Dans certaines librairies européennes, une situation alarmante se profile. Les nuits ne sont plus seulement le moment de fermer, mais désormais, elles accueillent un client mystérieux qui fait des achats par palettes, sans jamais dire un mot. Depuis le début de mai, des libraires allemands ont constaté un phénomène déroutant : entre 3 et 5 heures du matin, leurs plateformes enregistrent des commandes massives. Des achats qui semblent orchestrés par un système plus qu'un lecteur insomnique, rapporte le média allemand Taz.
Des passations de commande troublantes
Sur les réseaux, les libraires d'Espagne, d'États-Unis, de Nouvelle-Zélande et de Bulgarie ont également partagé des expériences similaires, comme le souligne le quotidien espagnol elDiario. Marçal Font, un libraire, évoque des commandes d'un même acheteur, répétées à une minute d'intervalle. Ces achats concernent des ouvrages anciens, souvent invendus, révélateurs d'une stratégie organisée.
Zoom Books : un acteur controversé
Les soupçons se portent sur Zoom Books, une entreprise canadienne qui semble répondre à ces commandes inattendues. Bien que l'entreprise se présente comme un champion du recyclage, ses méthodes intriguent.

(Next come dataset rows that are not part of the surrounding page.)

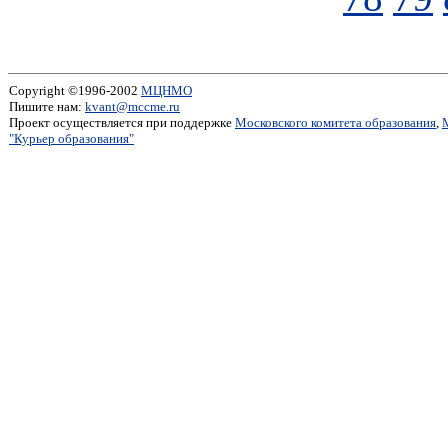
Copyright ©1996-2002
МЦНМО
Пишите нам:
kvant@mccme.ru
Проект осуществляется при поддержке
Московского комитета образования
,
"Курьер образования"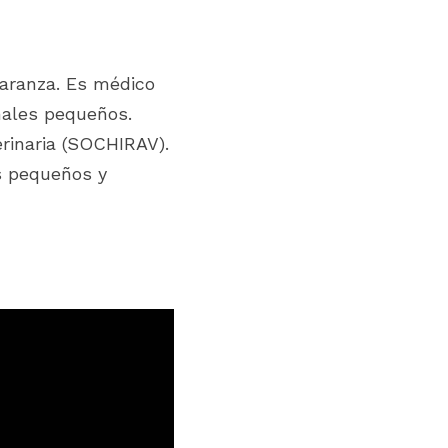
caranza. Es médico 
ales pequeños. 
rinaria (SOCHIRAV). 
 pequeños y 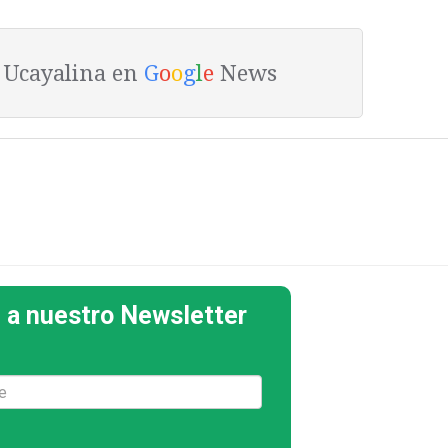
a Ucayalina en
G
o
o
g
l
e
News
 a nuestro Newsletter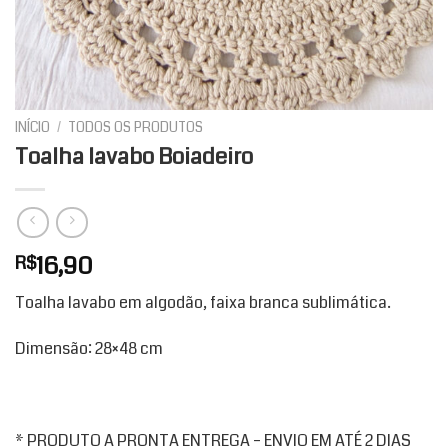
INÍCIO
/
TODOS OS PRODUTOS
Toalha lavabo Boiadeiro
16,90
R$
Toalha lavabo em algodão, faixa branca sublimática.
Dimensão: 28×48 cm
* PRODUTO A PRONTA ENTREGA – ENVIO EM ATÉ 2 DIAS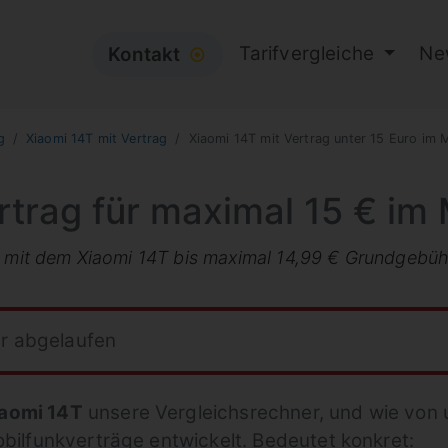
Tarifvergleiche
Ne
Kontakt
⦿
g
Xiaomi 14T mit Vertrag
Xiaomi 14T mit Vertrag unter 15 Euro im 
trag für maximal 15 € im
fe mit dem Xiaomi 14T bis maximal 14,99 € Grundgebü
hr abgelaufen
aomi 14T
unsere Vergleichsrechner, und wie von u
obilfunkverträge entwickelt. Bedeutet konkret:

Les volumes achetés concernent souvent des livres anciens, en langues diverses, sans rapport évident avec un marché nord-américain. Des photos de leurs entrepôts montrent des livres entassés dans des boîtes, loin des standards habituels de l'industrie.
Un inquiétant avenir pour le livre
Ce phénomène soulève des questions éthiques sur le traitement des livres. "Nous sommes à l’aube d’un pillage littéraire", insiste Marçal Font. Les emplois de ces livres historiques sont rédigés pour l'IA, dans un cadre où l’utilisation de corpus textuels issus de livres numérisés pose question quant aux droits d’auteur. Si la pratique du "fair use" aux États-Unis permet de contourner certains obstacles, le tollé provoqué par cette utilisation de livres soulève des inquiétudes profondes au sein de la communauté littéraire.
Pour les libraires, ces ventes inattendues peuvent sembler positives à court terme. Mais le risque est grand : une part essentielle de notre patrimoine, numérisé puis disparu, réduit à de simples données. Miguel Ángel Ortega, président de l’Association professionnelle des libraires, met en garde : "Nous courons le risque de perdre une part cruciale de notre patrimoine bibliographique". La transformation de ces livres en simples données implique une refonte de notre relation avec la culture écrite.
"Chaque livre numérisé, puis détruit, représente un savoir perdu pour l'humanité", conclut Ortega.
Les avis s'accumulent, et il est temps que les institutions interviennent pour protéger notre héritage littéraire face à cette cyber-appropriation. À quel point l’IA va-t-elle façonner notre paysage littéraire ? À ce jour, la réponse reste incertaine, mais la nécessité d'un débat public sur cette question est cruciale.